Sin ninguna revolución a la vista que pueda justificar la agresiva paranoia reaccionaria de las élites, lo cierto es que la creciente tensión que se vive en Sudamérica permanecerá incomprendida si no reconstruimos en términos históricos la pugna por la constitución de la forma humana que recorre la región desde los tiempos de la Revolución cubana. En cierto sentido, la utopía neoliberal actúa como una recuperación invertida de cada una de las cuestiones planteadas por esa revolución. Mientras que para el Che Guevara el socialismo fracasaba si no creaba formas de vida –él hablaba de “hombre nuevo”–, el neoliberalismo fracasa si no instituye un modo de vida. La diferencia obvia es que mientras la humanidad nueva guevariana se proponía, si no suprimir, sí al menos morigerar considerablemente el poder subjetivador de la ley del valor, los modos de vida del individuo neoliberal se constituyen por entero como amor al valor.
Durante los años sesenta, en el contexto del debate socialista sobre la construcción de una sociedad nueva, Guevara sostenía que la revolución debía acelerar la transformación de las estructuras económicas y las relaciones sociales de explotación no solo para redistribuir la riqueza y el poder, sino sobre todo porque allí donde persista la ley del valor seguirá reproduciéndose la subjetividad del individualismo mercantil. Para Guevara, la creación de formas de vida venía ligada a la posibilidad de imponer nuevas modalidades a la relación entre producción y conciencia, entre economía y subjetividad. También los neoliberales actuales sostienen que el futuro deseable proviene de una relación particular entre economía y subjetividad, pero la relación que plantean es exactamente la opuesta: el entusiasmo que cierto neoliberalismo manifiesta por el futuro descansa por entero en la nueva alianza que se establece entre economía de mercado, psicologías positivas y nuevas tecnologías.

Elementos de datos:
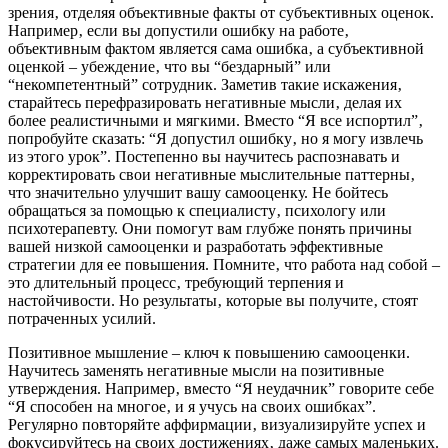
зрения‚ отделяя объективные факты от субъективных оценок.
Например‚ если вы допустили ошибку на работе‚
объективным фактом является сама ошибка‚ а субъективной
оценкой – убеждение‚ что вы “бездарный” или
“некомпетентный” сотрудник. Заметив такие искажения‚
старайтесь перефразировать негативные мысли‚ делая их
более реалистичными и мягкими. Вместо “Я все испортил”‚
попробуйте сказать: “Я допустил ошибку‚ но я могу извлечь
из этого урок”. Постепенно вы научитесь распознавать и
корректировать свои негативные мыслительные паттерны‚
что значительно улучшит вашу самооценку. Не бойтесь
обращаться за помощью к специалисту‚ психологу или
психотерапевту. Они помогут вам глубже понять причины
вашей низкой самооценки и разработать эффективные
стратегии для ее повышения. Помните‚ что работа над собой –
это длительный процесс‚ требующий терпения и
настойчивости. Но результаты‚ которые вы получите‚ стоят
потраченных усилий.
Позитивное мышление – ключ к повышению самооценки.
Научитесь заменять негативные мысли на позитивные
утверждения. Например‚ вместо “Я неудачник” говорите себе
“Я способен на многое‚ и я учусь на своих ошибках”.
Регулярно повторяйте аффирмации‚ визуализируйте успех и
фокусируйтесь на своих достижениях‚ даже самых маленьких.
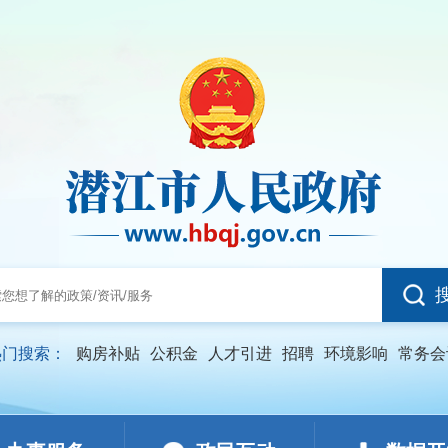
热门搜索：
购房补贴
公积金
人才引进
招聘
环境影响
常务会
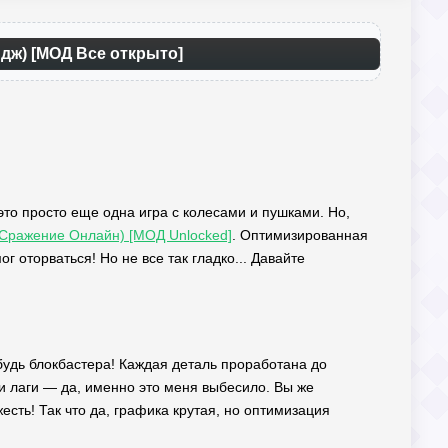
йдж) [МОД Все открыто]
 это просто еще одна игра с колесами и пушками. Но,
е Сражение Онлайн) [МОД Unlocked]
. Оптимизированная
г оторваться! Но не все так гладко... Давайте
ибудь блокбастера! Каждая деталь проработана до
 и лаги — да, именно это меня выбесило. Вы же
есть! Так что да, графика крутая, но оптимизация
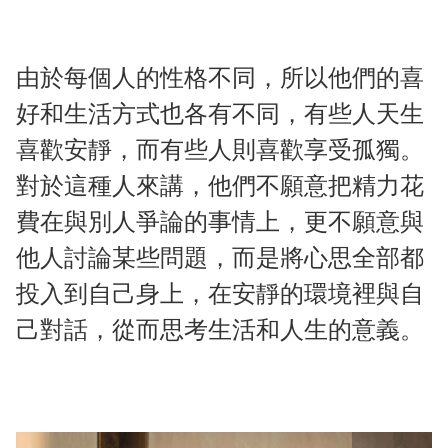
由於每個人的性格不同，所以他們的喜
好和生活方式也各有不同，有些人天生
喜歡安靜，而有些人則喜歡享受孤獨。
對於這種人來講，他們不願意把精力花
費在與別人爭論的事情上，更不願意與
他人討論某些問題，而是將心思全部都
投入到自己身上，在安靜的環境裡與自
己對話，從而思考生活和人生的意義。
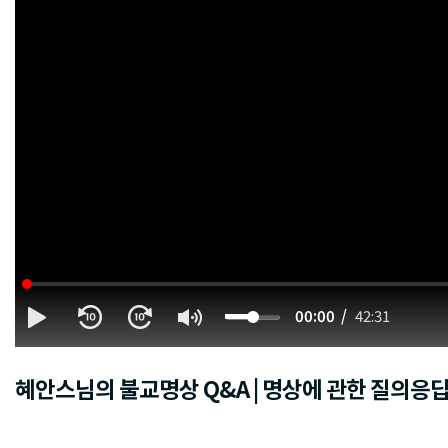
00:00
42:31
혜안스님의 불교명상 Q&A | 명상에 관한 질의응답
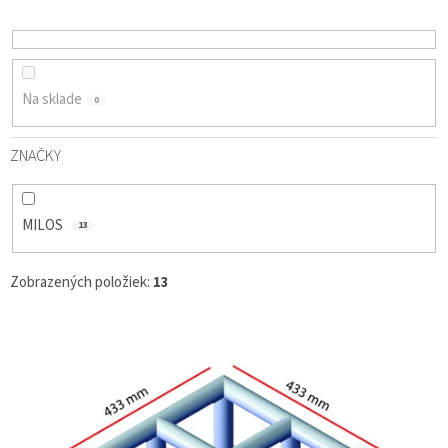
D
U
K
T
O
Na sklade
0
V
ZNAČKY
MILOS
13
Zobrazených položiek:
13
V
Ý
P
I
S
P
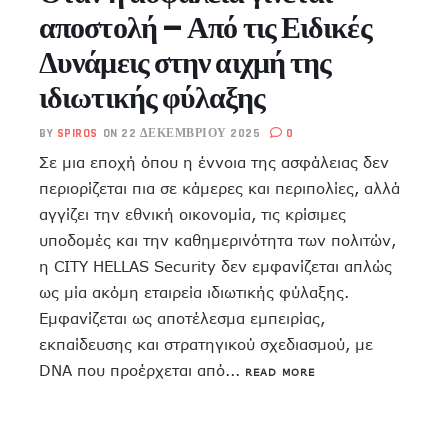
αποστολή – Από τις Ειδικές
Δυνάμεις στην αιχμή της
ιδιωτικής φύλαξης
BY
SPIROS
ON 22 ΔΕΚΕΜΒΡΊΟΥ 2025
0
Σε μια εποχή όπου η έννοια της ασφάλειας δεν
περιορίζεται πια σε κάμερες και περιπολίες, αλλά
αγγίζει την εθνική οικονομία, τις κρίσιμες
υποδομές και την καθημερινότητα των πολιτών,
η CITY HELLAS Security δεν εμφανίζεται απλώς
ως μία ακόμη εταιρεία ιδιωτικής φύλαξης.
Εμφανίζεται ως αποτέλεσμα εμπειρίας,
εκπαίδευσης και στρατηγικού σχεδιασμού, με
DNA που προέρχεται από...
READ MORE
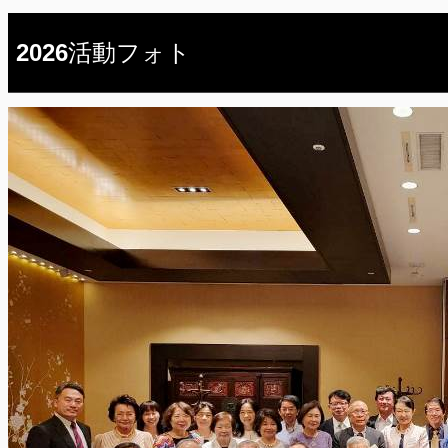
2026活動フォト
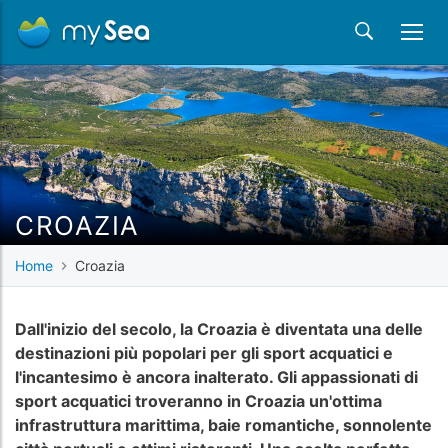
CROAZIA
Home
Croazia
Dall'inizio del secolo, la Croazia è diventata una delle
destinazioni più popolari per gli sport acquatici e
l'incantesimo è ancora inalterato. Gli appassionati di
sport acquatici troveranno in Croazia un'ottima
infrastruttura marittima, baie romantiche, sonnolente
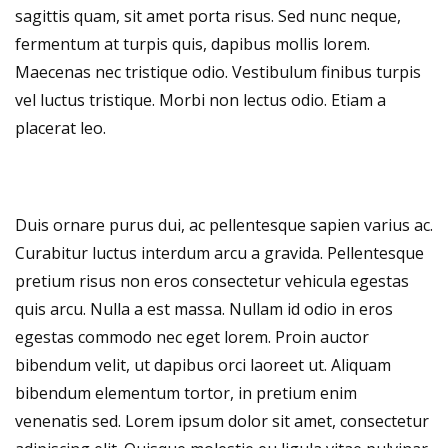
sagittis quam, sit amet porta risus. Sed nunc neque,
fermentum at turpis quis, dapibus mollis lorem.
Maecenas nec tristique odio. Vestibulum finibus turpis
vel luctus tristique. Morbi non lectus odio. Etiam a
placerat leo.
Duis ornare purus dui, ac pellentesque sapien varius ac.
Curabitur luctus interdum arcu a gravida. Pellentesque
pretium risus non eros consectetur vehicula egestas
quis arcu. Nulla a est massa. Nullam id odio in eros
egestas commodo nec eget lorem. Proin auctor
bibendum velit, ut dapibus orci laoreet ut. Aliquam
bibendum elementum tortor, in pretium enim
venenatis sed. Lorem ipsum dolor sit amet, consectetur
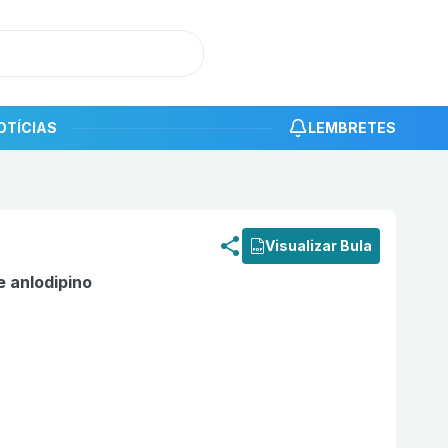
OTÍCIAS
LEMBRETES
roduto
Besilato de anlodipino 10mg com 30 comprimidos N
Visualizar Bula
e anlodipino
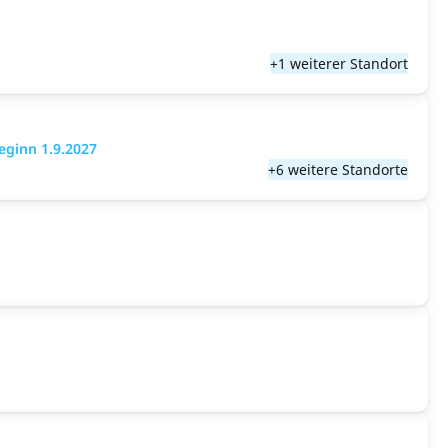
+1 weiterer Standort
eginn 1.9.2027
+6 weitere Standorte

# TAREAS Y EJERCICIOS
**a)** En el fragmento sobre Guevara y el neoliberalismo, ¿qué expresión usaba el Che Guevara para referirse a las formas de vida que el socialismo debía crear?
**b)** Prolonga el fragmento sobre Guevara y el neoliberalismo a partir de su última oración.

# RESPUESTAS POR TAREA
**a)** Hablaba de "hombre nuevo".

**b)**
El proyecto revolucionario no se acotó nunca a los límites de la isla. La forma nacional que adopta el socialismo en Cuba es resultado de la derrota de las organizaciones revolucionarias del continente en sus intentos por extenderlo. Este aspecto geopolítico es relevante porque, si algo tenía en mente Guevara en los años en que teorizaba la potencia subjetivante del valor capitalista en la nueva sociedad, era, precisamente, el desborde de los equilibrios globales que dinamizaban los procesos insurrectos. Este desborde de los límites pactados entre los grandes protagonistas de la Guerra Fría y la tentativa de cuestionar el poder de las relaciones de mercado para crear modos de vida son las principales premisas de un proyecto revolucionario de escala regional que fue derrotado durante la segunda mitad de los años setenta.
A cuatro décadas de aquella derrota y ante la ausencia de proyectos revolucionarios globales que lo sustituyan, hablar de contrarrevolución resulta absurdo. Y sin embargo, los futurismos del capital, el sueño de adecuar lo humano a las exigencias de la valorización, se mantienen más vigentes que nunca. Lo que no ha cesado es el esfuerzo por imponer los términos de esa adecuación, es decir, por imponerle una forma a lo humano. Es en este sentido que puede decirse que, aun en crisis, el neoliberalismo es la política de la verdad de nuestro tiempo.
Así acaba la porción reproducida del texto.